(Beginning of Study material)

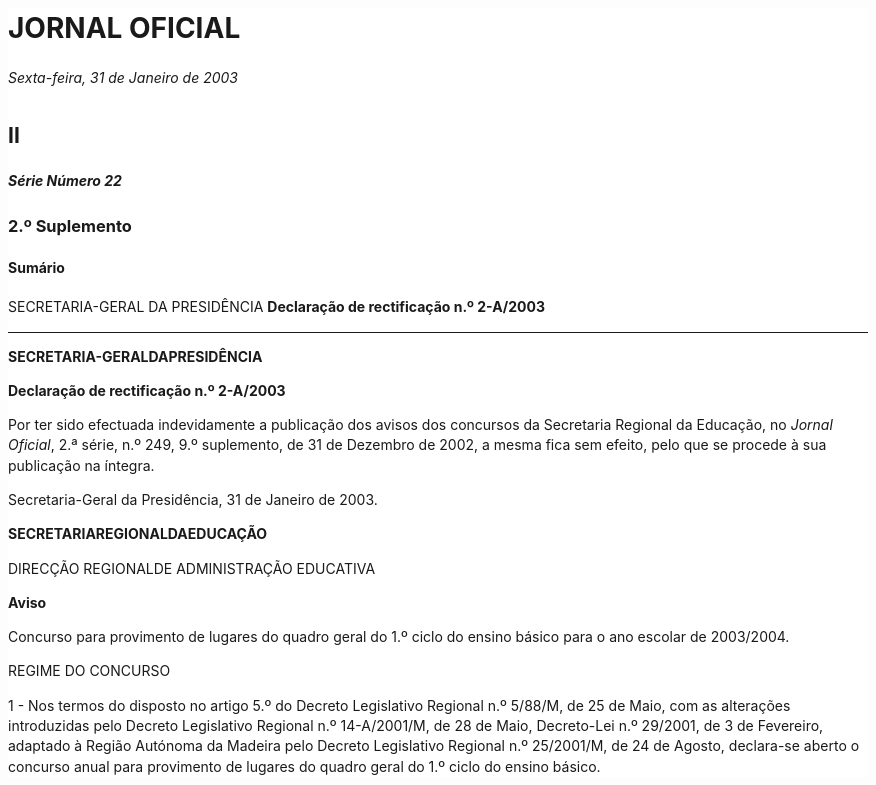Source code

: # JORNAL OFICIAL

###### Sexta-feira, 31 de Janeiro de 2003

## II

##### Série Número 22

### **2.º Suplemento**

#### **Sumário**

SECRETARIA-GERAL DA PRESIDÊNCIA
**Declaração de rectificação n.º 2-A/2003**




---

**SECRETARIA-GERALDAPRESIDÊNCIA**


**Declaração de rectificação n.º 2-A/2003**


Por ter sido efectuada indevidamente a publicação dos
avisos dos concursos da Secretaria Regional da Educação, no
_Jornal Oficial_, 2.ª série, n.º 249, 9.º suplemento, de 31 de
Dezembro de 2002, a mesma fica sem efeito, pelo que se
procede à sua publicação na íntegra.


Secretaria-Geral da Presidência, 31 de Janeiro de 2003.


**SECRETARIAREGIONALDAEDUCAÇÃO**


DIRECÇÃO REGIONALDE ADMINISTRAÇÃO EDUCATIVA


**Aviso**


Concurso para provimento de lugares do quadro geral do
1.º ciclo do ensino básico para o ano escolar de 2003/2004.


REGIME DO CONCURSO


1 - Nos termos do disposto no artigo 5.º do Decreto
Legislativo Regional n.º 5/88/M, de 25 de Maio, com as
alterações introduzidas pelo Decreto Legislativo
Regional n.º 14-A/2001/M, de 28 de Maio, Decreto-Lei
n.º 29/2001, de 3 de Fevereiro, adaptado à Região
Autónoma da Madeira pelo Decreto Legislativo
Regional n.º 25/2001/M, de 24 de Agosto, declara-se
aberto o concurso anual para provimento de lugares do
quadro geral do 1.º ciclo do ensino básico.
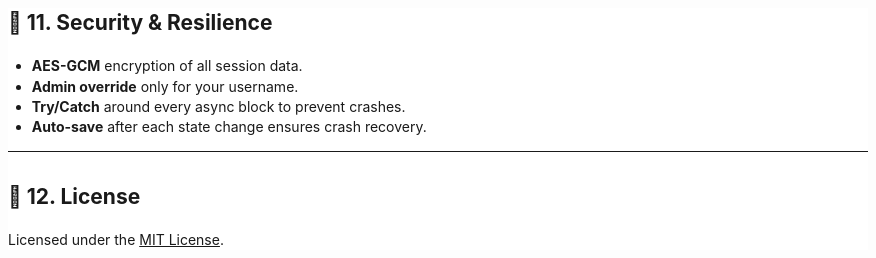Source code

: 
## 🔐 11. Security & Resilience

* **AES-GCM** encryption of all session data.
* **Admin override** only for your username.
* **Try/Catch** around every async block to prevent crashes.
* **Auto-save** after each state change ensures crash recovery.

---

## 📜 12. License

Licensed under the [MIT License](LICENSE).
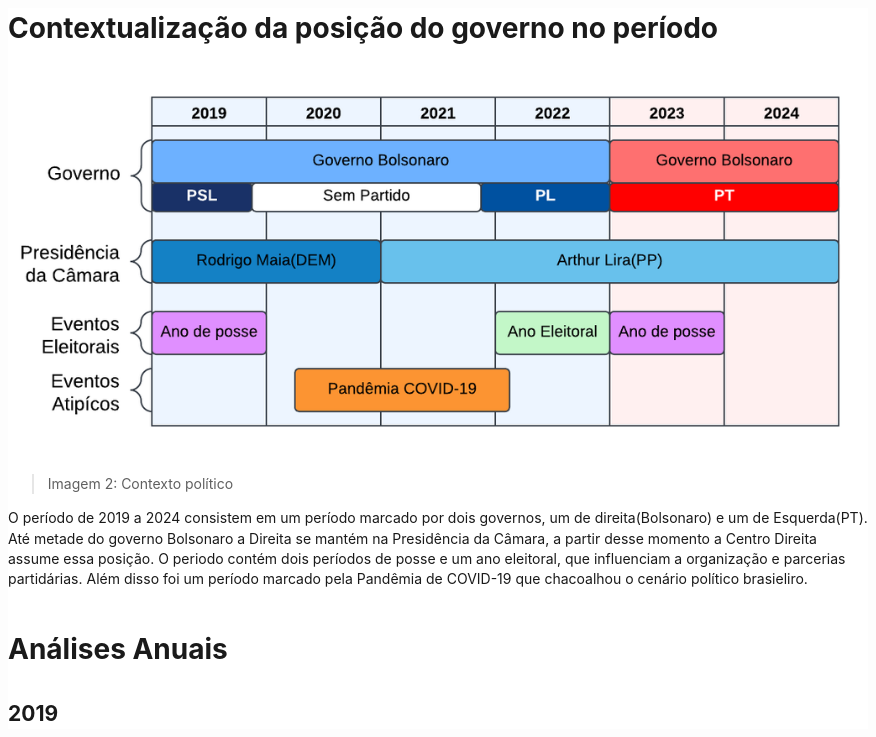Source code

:# Contextualização da posição do governo no período

![linha do tempo](./imagens/linha_do_tempo.png "Imagem 2: Contexto político")
> Imagem 2: Contexto político

O período de 2019 a 2024 consistem em um período marcado por dois governos, um de direita(Bolsonaro) e um de Esquerda(PT). Até metade do governo Bolsonaro a Direita se mantém na Presidência da Câmara, a partir desse momento a Centro Direita assume essa posição.
O periodo contém dois períodos de posse e um ano eleitoral, que influenciam a organização e parcerias partidárias. Além disso foi um período marcado pela Pandêmia de COVID-19 que chacoalhou o cenário político brasieliro. 

# Análises Anuais

## 2019
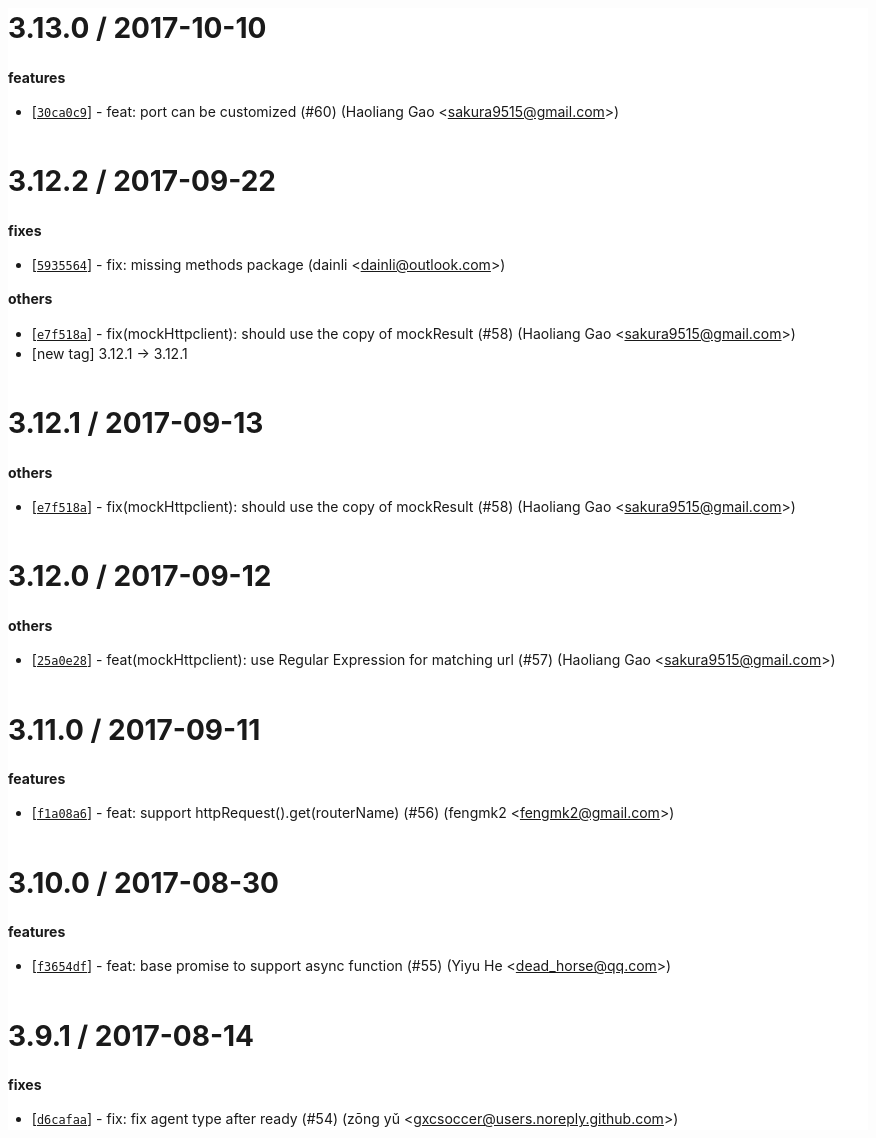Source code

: 3.13.0 / 2017-10-10
==================

**features**
  * [[`30ca0c9`](http://github.com/eggjs/egg-mock/commit/30ca0c980f3ee8b1f60f5213f0768fe5eeaaf49a)] - feat: port can be customized (#60) (Haoliang Gao <<sakura9515@gmail.com>>)

3.12.2 / 2017-09-22
==================

**fixes**
  * [[`5935564`](http://github.com/eggjs/egg-mock/commit/5935564d1e649f8702c0f3f79e67efde10717542)] - fix: missing methods package (dainli <<dainli@outlook.com>>)

**others**
  * [[`e7f518a`](http://github.com/eggjs/egg-mock/commit/e7f518a92e1686973bea557eb0a21f1d293ab0b4)] - fix(mockHttpclient): should use the copy of mockResult (#58) (Haoliang Gao <<sakura9515@gmail.com>>)
 * [new tag]         3.12.1     -> 3.12.1


3.12.1 / 2017-09-13
==================

**others**
  * [[`e7f518a`](http://github.com/eggjs/egg-mock/commit/e7f518a92e1686973bea557eb0a21f1d293ab0b4)] - fix(mockHttpclient): should use the copy of mockResult (#58) (Haoliang Gao <<sakura9515@gmail.com>>)

3.12.0 / 2017-09-12
==================

**others**
  * [[`25a0e28`](http://github.com/eggjs/egg-mock/commit/25a0e28e85209ec08a593b38cd434ed389ef8887)] - feat(mockHttpclient): use Regular Expression for matching url (#57) (Haoliang Gao <<sakura9515@gmail.com>>)

3.11.0 / 2017-09-11
==================

**features**
  * [[`f1a08a6`](http://github.com/eggjs/egg-mock/commit/f1a08a654a08313c0848828ee9051f8bf174fc6a)] - feat: support httpRequest().get(routerName) (#56) (fengmk2 <<fengmk2@gmail.com>>)

3.10.0 / 2017-08-30
==================

**features**
  * [[`f3654df`](http://github.com/eggjs/egg-mock/commit/f3654df99d4bee2ea0ee1ef580af7af66f21255d)] - feat: base promise to support async function (#55) (Yiyu He <<dead_horse@qq.com>>)

3.9.1 / 2017-08-14
==================

**fixes**
  * [[`d6cafaa`](http://github.com/eggjs/egg-mock/commit/d6cafaa531d9bbcc0fc987e7d6fdefd6a515e785)] - fix: fix agent type after ready (#54) (zōng yǔ <<gxcsoccer@users.noreply.github.com>>)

(End of Study material)

◆ Exercise description ◆
Without the pictures, give all the records above again exactly.

◆ Exercise output ◆
Source code

: # JORNAL OFICIAL

###### Sexta-feira, 31 de Janeiro de 2003

## II

##### Série Número 22

### **2.º Suplemento**

#### **Sumário**

SECRETARIA-GERAL DA PRESIDÊNCIA
**Declaração de rectificação n.º 2-A/2003**




---

**SECRETARIA-GERALDAPRESIDÊNCIA**


**Declaração de rectificação n.º 2-A/2003**


Por ter sido efectuada indevidamente a publicação dos
avisos dos concursos da Secretaria Regional da Educação, no
_Jornal Oficial_, 2.ª série, n.º 249, 9.º suplemento, de 31 de
Dezembro de 2002, a mesma fica sem efeito, pelo que se
procede à sua publicação na íntegra.


Secretaria-Geral da Presidência, 31 de Janeiro de 2003.


**SECRETARIAREGIONALDAEDUCAÇÃO**


DIRECÇÃO REGIONALDE ADMINISTRAÇÃO EDUCATIVA


**Aviso**


Concurso para provimento de lugares do quadro geral do
1.º ciclo do ensino básico para o ano escolar de 2003/2004.


REGIME DO CONCURSO


1 - Nos termos do disposto no artigo 5.º do Decreto
Legislativo Regional n.º 5/88/M, de 25 de Maio, com as
alterações introduzidas pelo Decreto Legislativo
Regional n.º 14-A/2001/M, de 28 de Maio, Decreto-Lei
n.º 29/2001, de 3 de Fevereiro, adaptado à Região
Autónoma da Madeira pelo Decreto Legislativo
Regional n.º 25/2001/M, de 24 de Agosto, declara-se
aberto o concurso anual para provimento de lugares do
quadro geral do 1.º ciclo do ensino básico.
Source code

: 
## 🔐 11. Security & Resilience

* **AES-GCM** encryption of all session data.
* **Admin override** only for your username.
* **Try/Catch** around every async block to prevent crashes.
* **Auto-save** after each state change ensures crash recovery.

---

## 📜 12. License

Licensed under the [MIT License](LICENSE).
Source code

:# Contextualização da posição do governo no período

![linha do tempo](./imagens/linha_do_tempo.png "Imagem 2: Contexto político")
> Imagem 2: Contexto político

O período de 2019 a 2024 consistem em um período marcado por dois governos, um de direita(Bolsonaro) e um de Esquerda(PT). Até metade do governo Bolsonaro a Direita se mantém na Presidência da Câmara, a partir desse momento a Centro Direita assume essa posição.
O periodo contém dois períodos de posse e um ano eleitoral, que influenciam a organização e parcerias partidárias. Além disso foi um período marcado pela Pandêmia de COVID-19 que chacoalhou o cenário político brasieliro. 

# Análises Anuais

## 2019
Source code

: 3.13.0 / 2017-10-10
==================

**features**
  * [[`30ca0c9`](http://github.com/eggjs/egg-mock/commit/30ca0c980f3ee8b1f60f5213f0768fe5eeaaf49a)] - feat: port can be customized (#60) (Haoliang Gao <<sakura9515@gmail.com>>)

3.12.2 / 2017-09-22
==================

**fixes**
  * [[`5935564`](http://github.com/eggjs/egg-mock/commit/5935564d1e649f8702c0f3f79e67efde10717542)] - fix: missing methods package (dainli <<dainli@outlook.com>>)

**others**
  * [[`e7f518a`](http://github.com/eggjs/egg-mock/commit/e7f518a92e1686973bea557eb0a21f1d293ab0b4)] - fix(mockHttpclient): should use the copy of mockResult (#58) (Haoliang Gao <<sakura9515@gmail.com>>)
 * [new tag]         3.12.1     -> 3.12.1


3.12.1 / 2017-09-13
==================

**others**
  * [[`e7f518a`](http://github.com/eggjs/egg-mock/commit/e7f518a92e1686973bea557eb0a21f1d293ab0b4)] - fix(mockHttpclient): should use the copy of mockResult (#58) (Haoliang Gao <<sakura9515@gmail.com>>)

3.12.0 / 2017-09-12
==================

**others**
  * [[`25a0e28`](http://github.com/eggjs/egg-mock/commit/25a0e28e85209ec08a593b38cd434ed389ef8887)] - feat(mockHttpclient): use Regular Expression for matching url (#57) (Haoliang Gao <<sakura9515@gmail.com>>)

3.11.0 / 2017-09-11
==================

**features**
  * [[`f1a08a6`](http://github.com/eggjs/egg-mock/commit/f1a08a654a08313c0848828ee9051f8bf174fc6a)] - feat: support httpRequest().get(routerName) (#56) (fengmk2 <<fengmk2@gmail.com>>)

3.10.0 / 2017-08-30
==================

**features**
  * [[`f3654df`](http://github.com/eggjs/egg-mock/commit/f3654df99d4bee2ea0ee1ef580af7af66f21255d)] - feat: base promise to support async function (#55) (Yiyu He <<dead_horse@qq.com>>)

3.9.1 / 2017-08-14
==================

**fixes**
  * [[`d6cafaa`](http://github.com/eggjs/egg-mock/commit/d6cafaa531d9bbcc0fc987e7d6fdefd6a515e785)] - fix: fix agent type after ready (#54) (zōng yǔ <<gxcsoccer@users.noreply.github.com>>)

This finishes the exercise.